The method further includes adjusting at least one drilling
parameter 1156 and repeating the simulating 1154 (including
drilling calculations) until an optimal set of drilling parameters
is obtained. An optimal set of drilling parameters can be any set
of drilling parameters that result in an improved drilling
performance over previously proposed drilling parameters. In
preferred embodiments, drilling parameters are determined to be
optimal when the drilling performance of the bit (e.g., calculated
rate of penetration, etc.) is determined to be maximized for a
given set of drilling constraints (e.g., within acceptable WOB or
ROP limitations for the system).
[0217] Methods in accordance with the above aspect can be used to
analyze relationships between drilling parameters and drilling
performance for a given bit design.
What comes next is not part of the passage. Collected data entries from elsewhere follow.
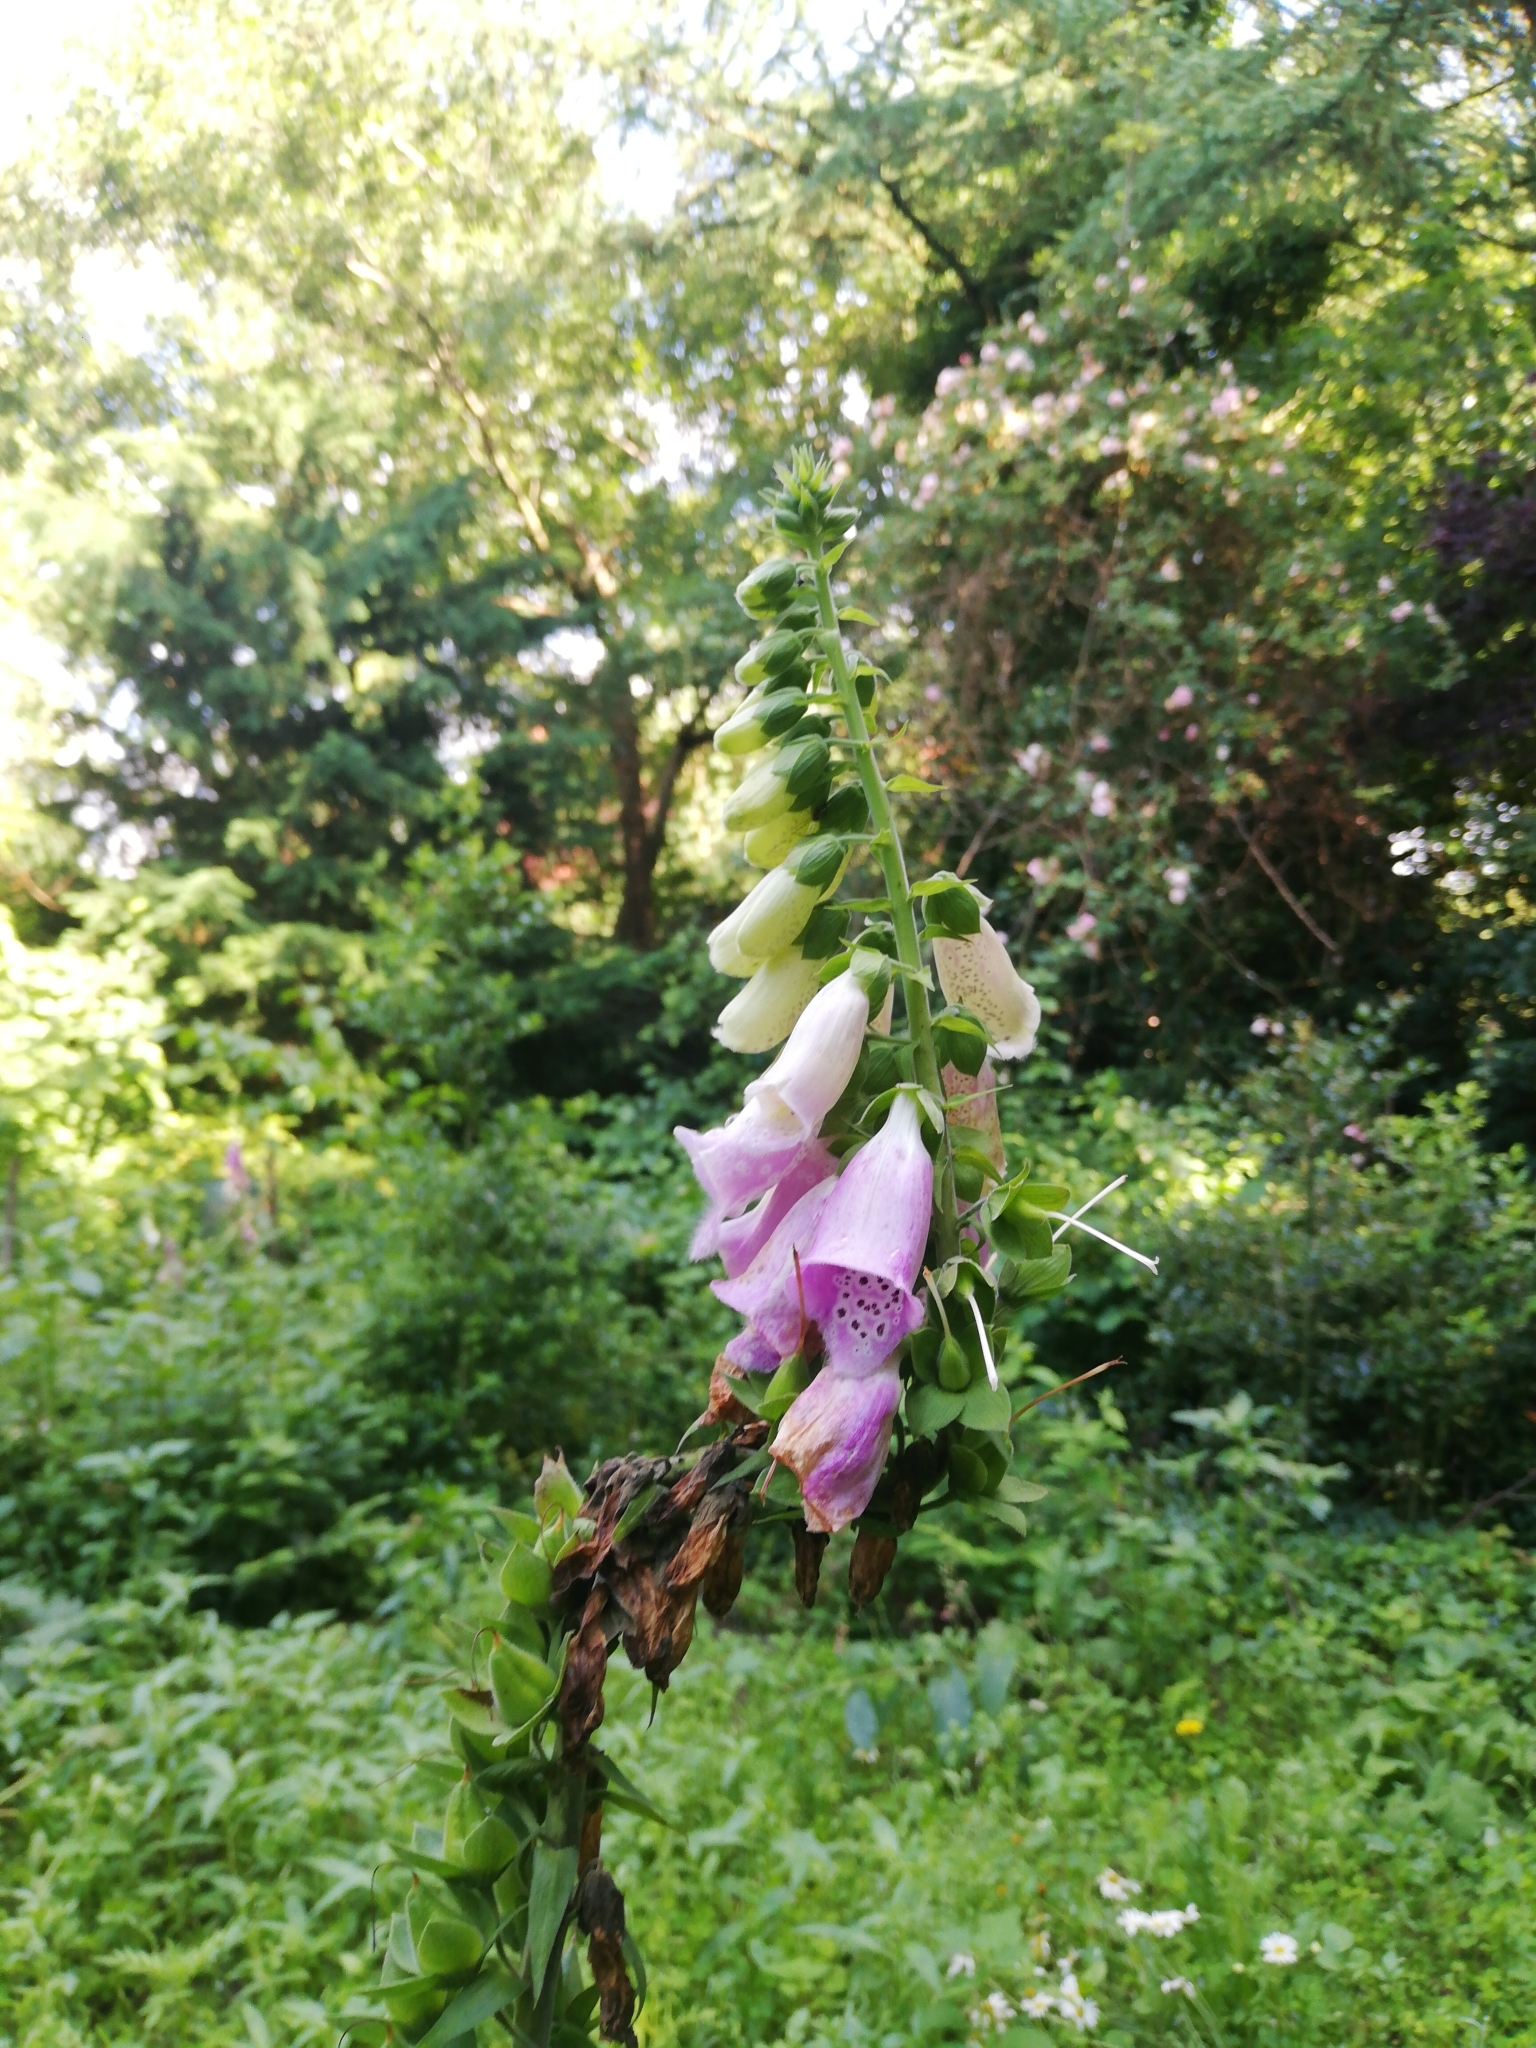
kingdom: Plantae
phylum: Tracheophyta
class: Magnoliopsida
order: Lamiales
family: Plantaginaceae
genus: Digitalis
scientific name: Digitalis purpurea
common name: Foxglove
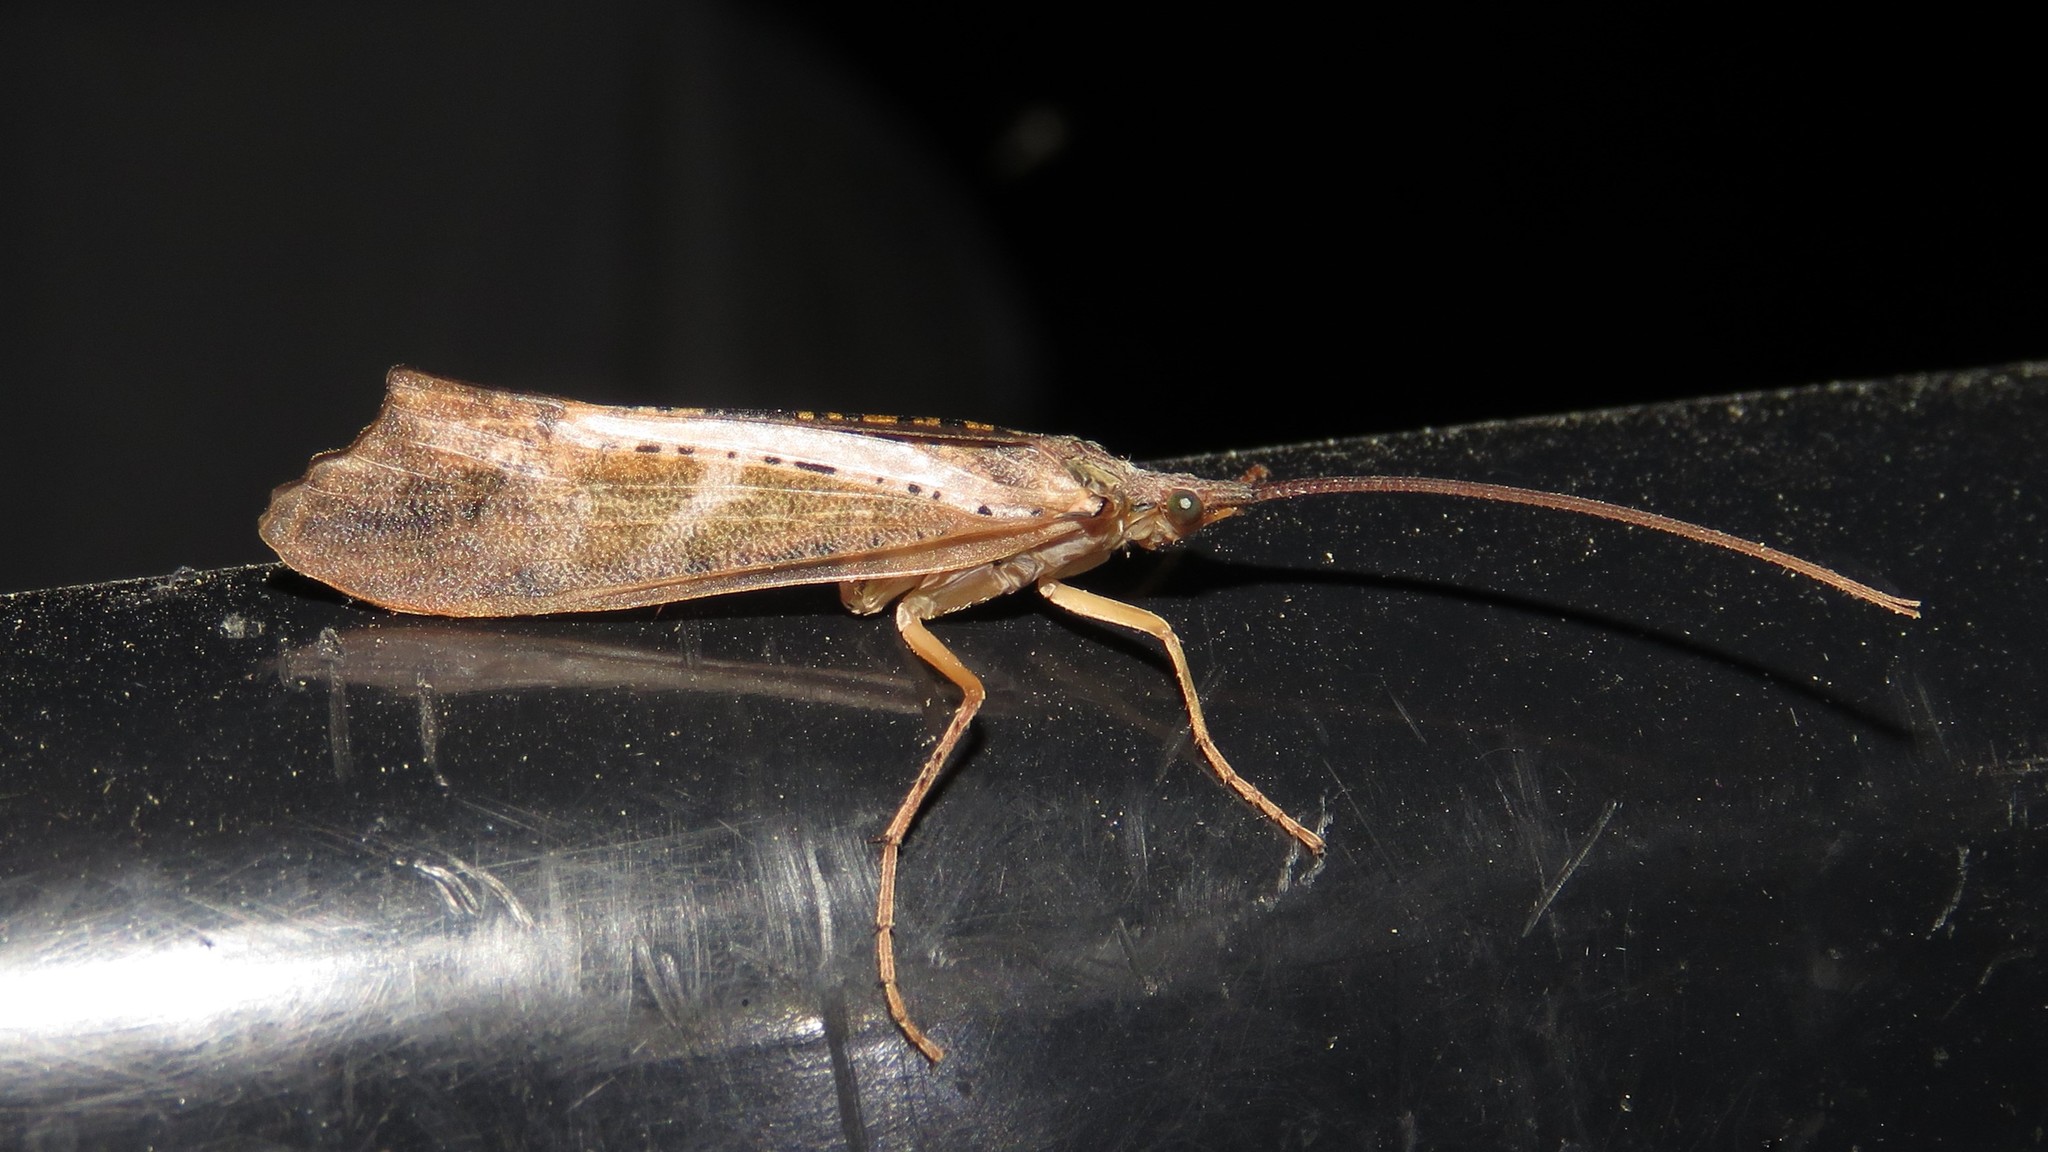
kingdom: Animalia
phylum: Arthropoda
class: Insecta
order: Trichoptera
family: Limnephilidae
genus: Nemotaulius
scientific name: Nemotaulius hostilis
This method can also be used to
optimize the drilling performance of a selected fixed cutter bit
design.
Example Alternative Embodiments
[0218] Those skilled in the art will appreciate that numerous other
embodiments of the invention can be devised which do not depart
from the scope of the invention as claimed. For example,
alternative method can be used to account for dynamic load changes
in constraint forces during incremental rotation of a drill string
drilling through earth formation. For example, instead of using a
finite element method, a finite difference method or a weighted
residual method can be used to model the drilling tool assembly.
Similarly, embodiments of the invention may be developed using
other methods to determining the forces on a drill bit interacting
with earth formation or other methods for determining the dynamic
response of the drilling tool assembly to the drilling interaction
of a bit with earth formation. For example, other method may be
used to predict constraint forces on the drilling tool assembly or
to determine values of the constraint forces resulting from impact
or frictional contact with the wellbore.
[0219] Additionally, any wear model known in the art may be used
with embodiments of the invention. Further, modified versions of
the method described above for determining forces resulting from
cutting element interaction with the bottomhole surface may be
used, including analytical, numerical, or experimental methods.
Additionally, methods in accordance with the invention described
above may be adapted and used with any model of a downhole cutting
tool to determine the dynamic response of a drilling tool assembly
to the cutting interaction of the downhole cutting tool.
[0220] While the invention has been described with respect to a
limited number of embodiments, those skilled in the art, having
benefit of this disclosure, will appreciate that other embodiments
can be devised which do not depart from the scope of the invention
as disclosed herein. Accordingly, the scope of the invention should
be limited only by the attached claims.